> Task goal: Go through the records, and copy each line in which the string "such" is present.

[Saved data entries]
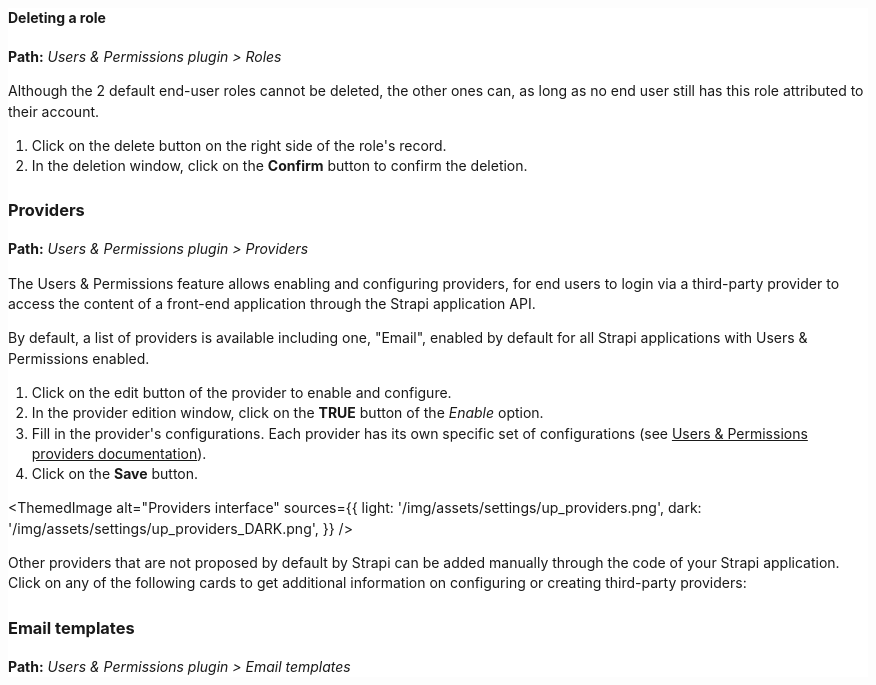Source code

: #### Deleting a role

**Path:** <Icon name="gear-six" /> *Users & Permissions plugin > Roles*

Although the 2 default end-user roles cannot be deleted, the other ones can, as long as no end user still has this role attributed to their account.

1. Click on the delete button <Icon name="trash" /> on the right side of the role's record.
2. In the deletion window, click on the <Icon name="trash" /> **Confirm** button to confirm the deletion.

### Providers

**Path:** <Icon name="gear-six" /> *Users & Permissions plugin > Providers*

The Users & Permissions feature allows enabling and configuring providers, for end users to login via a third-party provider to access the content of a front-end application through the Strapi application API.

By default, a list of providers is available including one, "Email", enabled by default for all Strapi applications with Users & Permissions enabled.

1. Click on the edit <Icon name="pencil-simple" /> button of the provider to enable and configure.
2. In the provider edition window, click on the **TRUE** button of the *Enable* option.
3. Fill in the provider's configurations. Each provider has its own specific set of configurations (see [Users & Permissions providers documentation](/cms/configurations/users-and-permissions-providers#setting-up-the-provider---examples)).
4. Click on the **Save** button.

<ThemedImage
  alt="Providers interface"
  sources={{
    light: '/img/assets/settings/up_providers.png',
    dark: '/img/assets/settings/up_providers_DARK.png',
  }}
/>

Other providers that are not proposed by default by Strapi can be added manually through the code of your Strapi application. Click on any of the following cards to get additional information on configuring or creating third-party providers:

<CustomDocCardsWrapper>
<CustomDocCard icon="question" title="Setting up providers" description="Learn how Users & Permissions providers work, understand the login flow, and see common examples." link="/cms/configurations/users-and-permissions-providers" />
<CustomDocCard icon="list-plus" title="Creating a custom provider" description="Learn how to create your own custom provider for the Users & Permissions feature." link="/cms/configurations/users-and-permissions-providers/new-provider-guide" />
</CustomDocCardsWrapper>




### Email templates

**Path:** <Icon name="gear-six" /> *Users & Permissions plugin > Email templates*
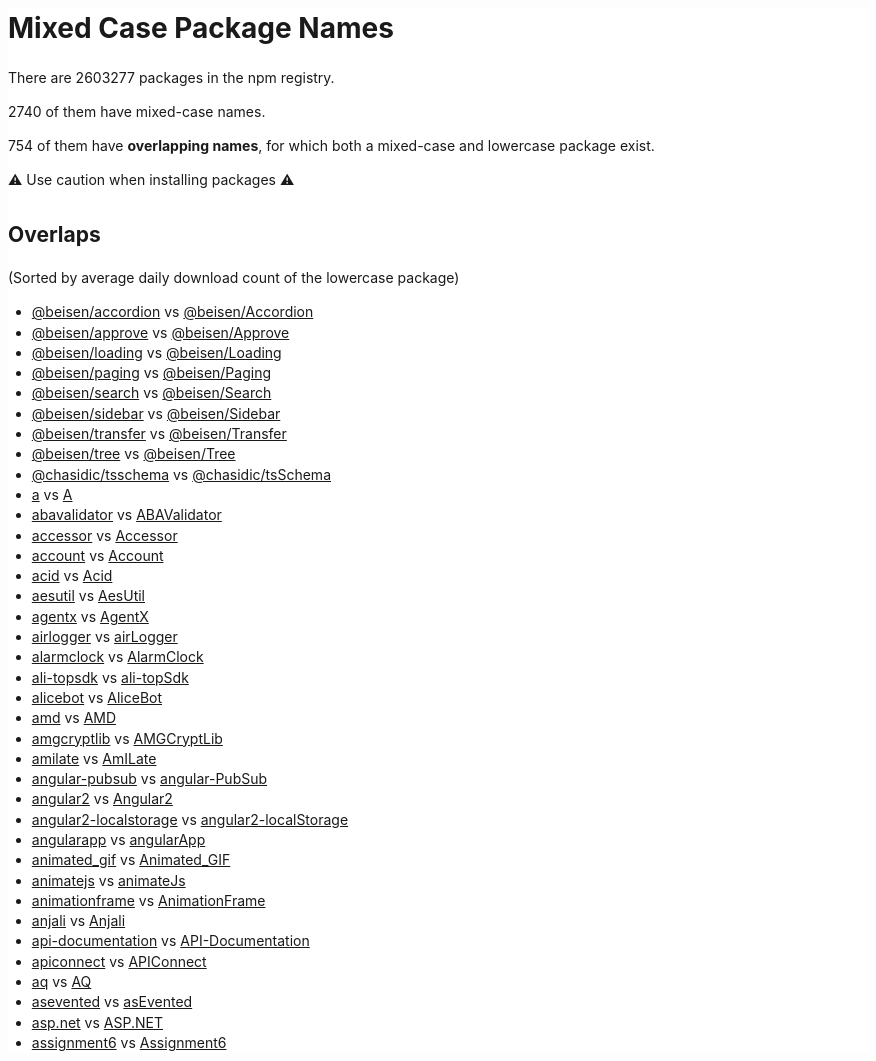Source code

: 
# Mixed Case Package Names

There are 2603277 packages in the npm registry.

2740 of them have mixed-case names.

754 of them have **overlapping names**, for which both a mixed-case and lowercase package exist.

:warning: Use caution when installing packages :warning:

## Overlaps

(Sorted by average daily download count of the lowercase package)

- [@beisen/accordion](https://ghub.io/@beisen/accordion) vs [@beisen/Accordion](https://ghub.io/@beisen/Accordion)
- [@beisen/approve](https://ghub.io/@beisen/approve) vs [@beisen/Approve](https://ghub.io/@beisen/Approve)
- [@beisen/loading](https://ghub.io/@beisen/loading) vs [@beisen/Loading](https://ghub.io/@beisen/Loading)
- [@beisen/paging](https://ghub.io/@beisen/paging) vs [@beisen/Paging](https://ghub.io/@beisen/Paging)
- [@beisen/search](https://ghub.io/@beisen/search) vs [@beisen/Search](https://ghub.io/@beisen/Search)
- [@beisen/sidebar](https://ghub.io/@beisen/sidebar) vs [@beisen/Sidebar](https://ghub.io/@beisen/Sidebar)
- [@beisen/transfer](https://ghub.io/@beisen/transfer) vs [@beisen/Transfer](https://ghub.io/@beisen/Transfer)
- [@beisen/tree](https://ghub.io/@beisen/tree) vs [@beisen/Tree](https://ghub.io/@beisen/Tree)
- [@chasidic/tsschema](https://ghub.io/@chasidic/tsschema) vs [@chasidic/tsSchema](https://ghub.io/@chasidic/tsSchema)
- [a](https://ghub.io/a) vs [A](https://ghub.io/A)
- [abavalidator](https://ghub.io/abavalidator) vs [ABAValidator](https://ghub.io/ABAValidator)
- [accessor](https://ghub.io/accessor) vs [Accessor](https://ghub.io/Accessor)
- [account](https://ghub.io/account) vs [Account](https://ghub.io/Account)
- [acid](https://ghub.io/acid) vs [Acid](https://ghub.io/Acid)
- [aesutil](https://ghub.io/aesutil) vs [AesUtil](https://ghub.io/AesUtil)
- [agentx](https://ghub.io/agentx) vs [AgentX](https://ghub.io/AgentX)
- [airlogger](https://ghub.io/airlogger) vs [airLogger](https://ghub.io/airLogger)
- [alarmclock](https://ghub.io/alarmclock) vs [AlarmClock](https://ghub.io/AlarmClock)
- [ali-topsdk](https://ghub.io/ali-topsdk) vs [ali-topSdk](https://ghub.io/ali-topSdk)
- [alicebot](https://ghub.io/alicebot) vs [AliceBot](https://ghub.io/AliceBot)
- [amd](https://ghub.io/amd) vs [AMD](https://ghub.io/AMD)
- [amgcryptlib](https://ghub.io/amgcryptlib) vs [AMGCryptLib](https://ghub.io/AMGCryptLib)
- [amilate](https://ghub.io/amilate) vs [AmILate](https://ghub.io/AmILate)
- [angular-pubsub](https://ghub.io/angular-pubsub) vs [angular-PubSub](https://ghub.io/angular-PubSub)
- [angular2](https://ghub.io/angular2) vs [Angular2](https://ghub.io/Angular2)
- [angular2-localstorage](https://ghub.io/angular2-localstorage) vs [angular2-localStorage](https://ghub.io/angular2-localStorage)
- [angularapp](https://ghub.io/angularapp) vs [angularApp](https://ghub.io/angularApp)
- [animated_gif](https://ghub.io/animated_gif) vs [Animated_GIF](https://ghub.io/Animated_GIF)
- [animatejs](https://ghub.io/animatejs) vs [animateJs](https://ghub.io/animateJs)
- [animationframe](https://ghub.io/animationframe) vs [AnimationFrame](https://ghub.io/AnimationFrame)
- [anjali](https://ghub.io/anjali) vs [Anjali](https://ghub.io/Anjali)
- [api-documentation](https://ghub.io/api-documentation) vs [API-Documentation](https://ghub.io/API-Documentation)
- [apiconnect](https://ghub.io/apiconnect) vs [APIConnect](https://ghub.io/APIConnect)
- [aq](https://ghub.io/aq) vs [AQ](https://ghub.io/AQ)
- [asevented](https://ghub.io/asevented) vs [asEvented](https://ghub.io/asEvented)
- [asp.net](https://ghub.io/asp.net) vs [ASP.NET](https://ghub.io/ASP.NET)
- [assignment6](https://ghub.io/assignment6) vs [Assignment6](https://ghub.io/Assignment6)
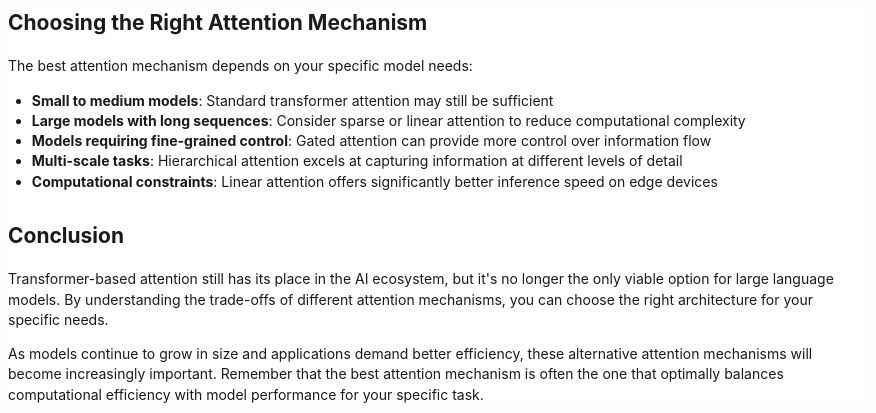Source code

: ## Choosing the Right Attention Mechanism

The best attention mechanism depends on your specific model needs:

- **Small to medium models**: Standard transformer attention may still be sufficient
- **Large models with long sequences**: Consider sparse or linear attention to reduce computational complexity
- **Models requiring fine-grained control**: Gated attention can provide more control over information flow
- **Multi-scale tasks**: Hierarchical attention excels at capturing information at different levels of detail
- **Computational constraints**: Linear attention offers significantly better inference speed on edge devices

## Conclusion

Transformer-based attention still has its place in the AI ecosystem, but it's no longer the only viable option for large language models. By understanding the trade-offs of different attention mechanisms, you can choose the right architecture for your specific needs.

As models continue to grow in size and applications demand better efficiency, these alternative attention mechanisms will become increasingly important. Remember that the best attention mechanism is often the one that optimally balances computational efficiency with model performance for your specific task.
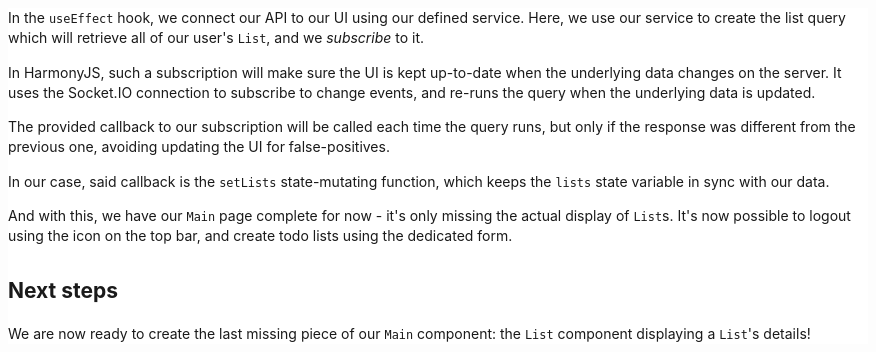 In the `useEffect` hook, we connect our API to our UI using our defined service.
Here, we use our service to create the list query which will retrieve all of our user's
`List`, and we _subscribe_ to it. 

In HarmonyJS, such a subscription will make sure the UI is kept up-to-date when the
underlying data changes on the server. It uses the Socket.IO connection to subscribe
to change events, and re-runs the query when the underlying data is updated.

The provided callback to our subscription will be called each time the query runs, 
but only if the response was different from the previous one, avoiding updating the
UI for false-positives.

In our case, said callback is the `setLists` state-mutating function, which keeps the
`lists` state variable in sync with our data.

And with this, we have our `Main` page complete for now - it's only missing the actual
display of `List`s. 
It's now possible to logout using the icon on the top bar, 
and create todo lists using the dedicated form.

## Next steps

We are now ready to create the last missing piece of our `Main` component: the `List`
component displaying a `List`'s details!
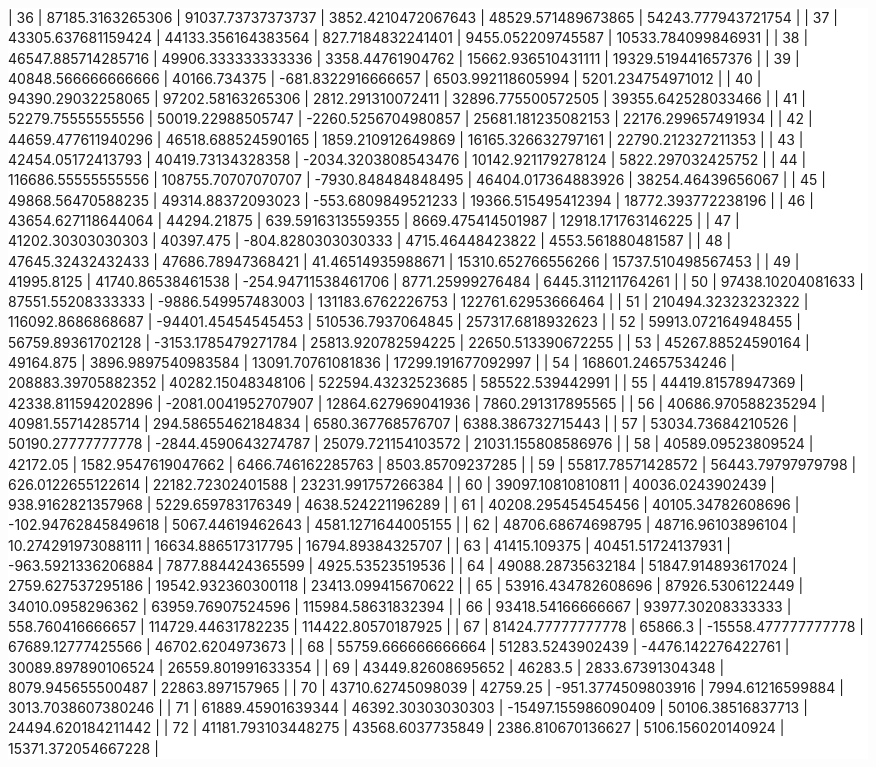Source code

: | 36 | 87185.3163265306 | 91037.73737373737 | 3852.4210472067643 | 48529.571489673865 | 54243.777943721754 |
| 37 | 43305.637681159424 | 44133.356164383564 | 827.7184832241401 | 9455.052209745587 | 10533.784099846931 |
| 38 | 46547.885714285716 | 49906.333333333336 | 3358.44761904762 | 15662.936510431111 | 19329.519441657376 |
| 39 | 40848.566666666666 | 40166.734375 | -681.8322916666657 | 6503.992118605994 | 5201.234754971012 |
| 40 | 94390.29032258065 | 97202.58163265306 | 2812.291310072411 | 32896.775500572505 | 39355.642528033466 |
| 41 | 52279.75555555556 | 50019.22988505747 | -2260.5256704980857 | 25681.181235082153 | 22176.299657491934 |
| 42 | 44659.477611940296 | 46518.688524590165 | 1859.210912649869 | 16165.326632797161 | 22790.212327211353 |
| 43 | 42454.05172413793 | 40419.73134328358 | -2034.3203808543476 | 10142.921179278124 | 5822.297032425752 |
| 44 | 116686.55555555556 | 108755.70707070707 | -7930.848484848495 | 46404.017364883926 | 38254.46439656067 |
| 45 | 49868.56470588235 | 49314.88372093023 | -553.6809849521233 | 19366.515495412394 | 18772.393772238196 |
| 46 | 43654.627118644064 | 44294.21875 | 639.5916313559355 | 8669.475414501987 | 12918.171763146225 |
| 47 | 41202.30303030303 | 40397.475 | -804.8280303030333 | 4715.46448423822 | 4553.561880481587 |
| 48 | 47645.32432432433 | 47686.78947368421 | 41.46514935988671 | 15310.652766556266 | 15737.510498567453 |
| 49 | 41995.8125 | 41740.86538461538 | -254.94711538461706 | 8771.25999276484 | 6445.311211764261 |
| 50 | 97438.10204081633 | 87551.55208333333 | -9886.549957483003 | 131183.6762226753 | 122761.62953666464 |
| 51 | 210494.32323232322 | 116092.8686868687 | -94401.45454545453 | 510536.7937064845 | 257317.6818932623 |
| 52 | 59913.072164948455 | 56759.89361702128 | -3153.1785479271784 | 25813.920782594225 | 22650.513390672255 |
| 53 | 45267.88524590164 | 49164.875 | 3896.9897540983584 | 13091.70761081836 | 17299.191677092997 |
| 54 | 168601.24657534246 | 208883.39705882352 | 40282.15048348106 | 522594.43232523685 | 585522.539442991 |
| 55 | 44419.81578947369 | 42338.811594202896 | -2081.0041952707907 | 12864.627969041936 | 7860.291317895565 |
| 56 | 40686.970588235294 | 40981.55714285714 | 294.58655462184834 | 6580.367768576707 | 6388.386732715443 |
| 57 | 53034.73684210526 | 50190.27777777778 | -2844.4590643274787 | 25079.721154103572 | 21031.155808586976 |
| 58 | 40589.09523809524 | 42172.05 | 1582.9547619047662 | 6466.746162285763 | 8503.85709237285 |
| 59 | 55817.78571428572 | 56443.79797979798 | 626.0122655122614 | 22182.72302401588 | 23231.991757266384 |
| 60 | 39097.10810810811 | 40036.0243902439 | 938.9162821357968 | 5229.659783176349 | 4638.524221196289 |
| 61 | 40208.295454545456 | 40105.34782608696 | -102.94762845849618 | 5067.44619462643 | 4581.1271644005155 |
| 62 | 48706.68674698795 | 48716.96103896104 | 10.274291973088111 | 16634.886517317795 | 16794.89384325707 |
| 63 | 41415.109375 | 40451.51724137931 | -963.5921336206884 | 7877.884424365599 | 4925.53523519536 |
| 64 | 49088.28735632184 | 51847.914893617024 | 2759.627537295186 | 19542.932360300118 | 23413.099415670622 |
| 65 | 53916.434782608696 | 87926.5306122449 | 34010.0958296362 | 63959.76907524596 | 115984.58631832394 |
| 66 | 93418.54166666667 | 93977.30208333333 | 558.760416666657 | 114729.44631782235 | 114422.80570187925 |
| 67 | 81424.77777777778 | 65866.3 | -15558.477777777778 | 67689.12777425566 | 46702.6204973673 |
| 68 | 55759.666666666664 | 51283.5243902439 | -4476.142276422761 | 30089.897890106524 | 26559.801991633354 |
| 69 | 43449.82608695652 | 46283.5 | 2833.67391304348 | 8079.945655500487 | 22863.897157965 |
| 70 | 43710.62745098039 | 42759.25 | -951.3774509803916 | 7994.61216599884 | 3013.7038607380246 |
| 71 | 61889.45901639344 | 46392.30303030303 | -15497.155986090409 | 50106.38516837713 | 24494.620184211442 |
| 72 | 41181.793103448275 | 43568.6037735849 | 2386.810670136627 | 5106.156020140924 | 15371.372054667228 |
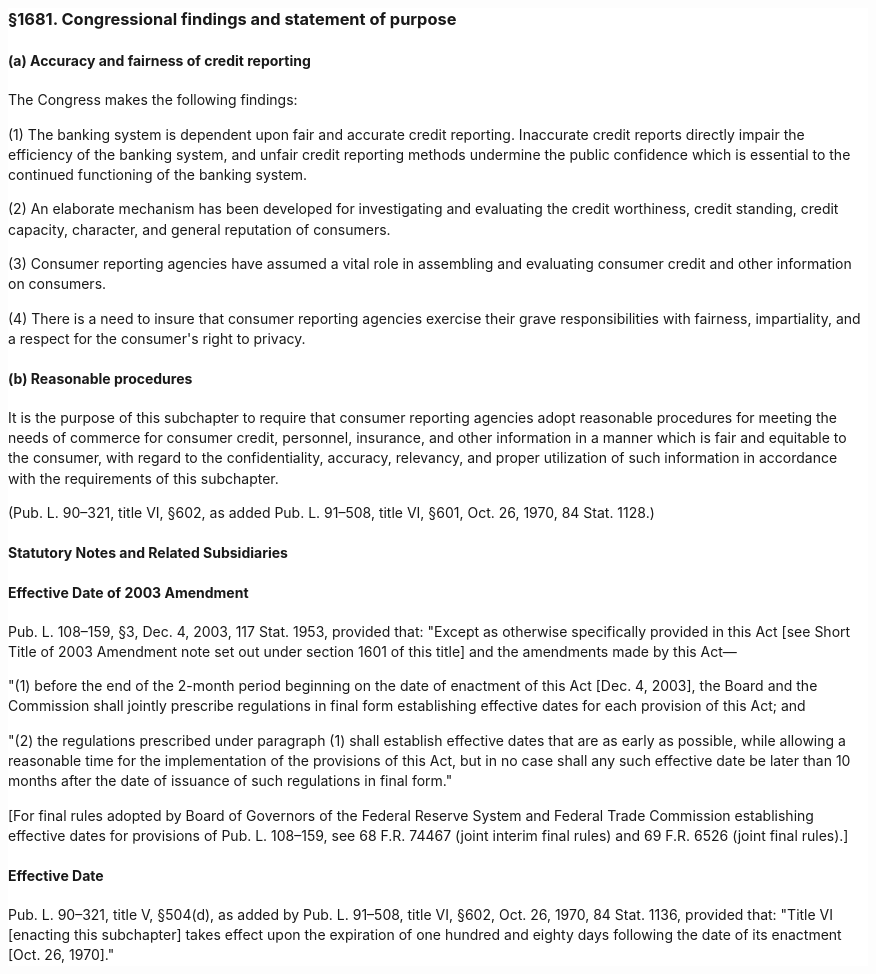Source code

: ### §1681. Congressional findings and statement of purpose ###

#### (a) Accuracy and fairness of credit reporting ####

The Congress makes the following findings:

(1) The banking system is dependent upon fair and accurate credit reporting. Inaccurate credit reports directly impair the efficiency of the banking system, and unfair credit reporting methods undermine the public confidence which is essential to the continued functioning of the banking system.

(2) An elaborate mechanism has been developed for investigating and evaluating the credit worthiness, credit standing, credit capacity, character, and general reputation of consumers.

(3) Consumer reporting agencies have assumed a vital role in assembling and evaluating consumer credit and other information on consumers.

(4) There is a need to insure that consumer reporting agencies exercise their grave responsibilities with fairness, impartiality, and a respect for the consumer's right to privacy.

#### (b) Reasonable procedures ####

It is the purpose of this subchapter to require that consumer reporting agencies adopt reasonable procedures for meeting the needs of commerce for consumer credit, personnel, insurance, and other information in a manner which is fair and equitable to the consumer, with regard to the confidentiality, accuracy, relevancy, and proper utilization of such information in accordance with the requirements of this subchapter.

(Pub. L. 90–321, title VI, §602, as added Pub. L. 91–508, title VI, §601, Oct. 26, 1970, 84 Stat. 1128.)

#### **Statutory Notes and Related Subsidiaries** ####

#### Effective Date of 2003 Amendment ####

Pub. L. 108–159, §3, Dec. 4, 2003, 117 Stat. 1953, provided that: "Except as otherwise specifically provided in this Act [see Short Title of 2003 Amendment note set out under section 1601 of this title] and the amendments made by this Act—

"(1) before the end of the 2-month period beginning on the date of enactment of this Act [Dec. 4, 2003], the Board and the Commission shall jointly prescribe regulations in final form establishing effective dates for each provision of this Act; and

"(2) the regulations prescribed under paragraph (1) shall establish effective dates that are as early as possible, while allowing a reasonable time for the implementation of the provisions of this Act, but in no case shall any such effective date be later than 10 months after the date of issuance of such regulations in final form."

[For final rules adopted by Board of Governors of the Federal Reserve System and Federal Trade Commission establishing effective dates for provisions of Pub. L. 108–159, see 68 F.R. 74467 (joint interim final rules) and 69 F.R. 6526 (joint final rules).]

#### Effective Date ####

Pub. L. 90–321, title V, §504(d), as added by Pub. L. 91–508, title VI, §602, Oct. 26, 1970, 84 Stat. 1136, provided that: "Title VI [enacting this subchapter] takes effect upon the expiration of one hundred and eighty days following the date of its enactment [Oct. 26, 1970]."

> Solution:
In HarmonyJS, such a subscription will make sure the UI is kept up-to-date when the
It is the purpose of this subchapter to require that consumer reporting agencies adopt reasonable procedures for meeting the needs of commerce for consumer credit, personnel, insurance, and other information in a manner which is fair and equitable to the consumer, with regard to the confidentiality, accuracy, relevancy, and proper utilization of such information in accordance with the requirements of this subchapter.
"(2) the regulations prescribed under paragraph (1) shall establish effective dates that are as early as possible, while allowing a reasonable time for the implementation of the provisions of this Act, but in no case shall any such effective date be later than 10 months after the date of issuance of such regulations in final form."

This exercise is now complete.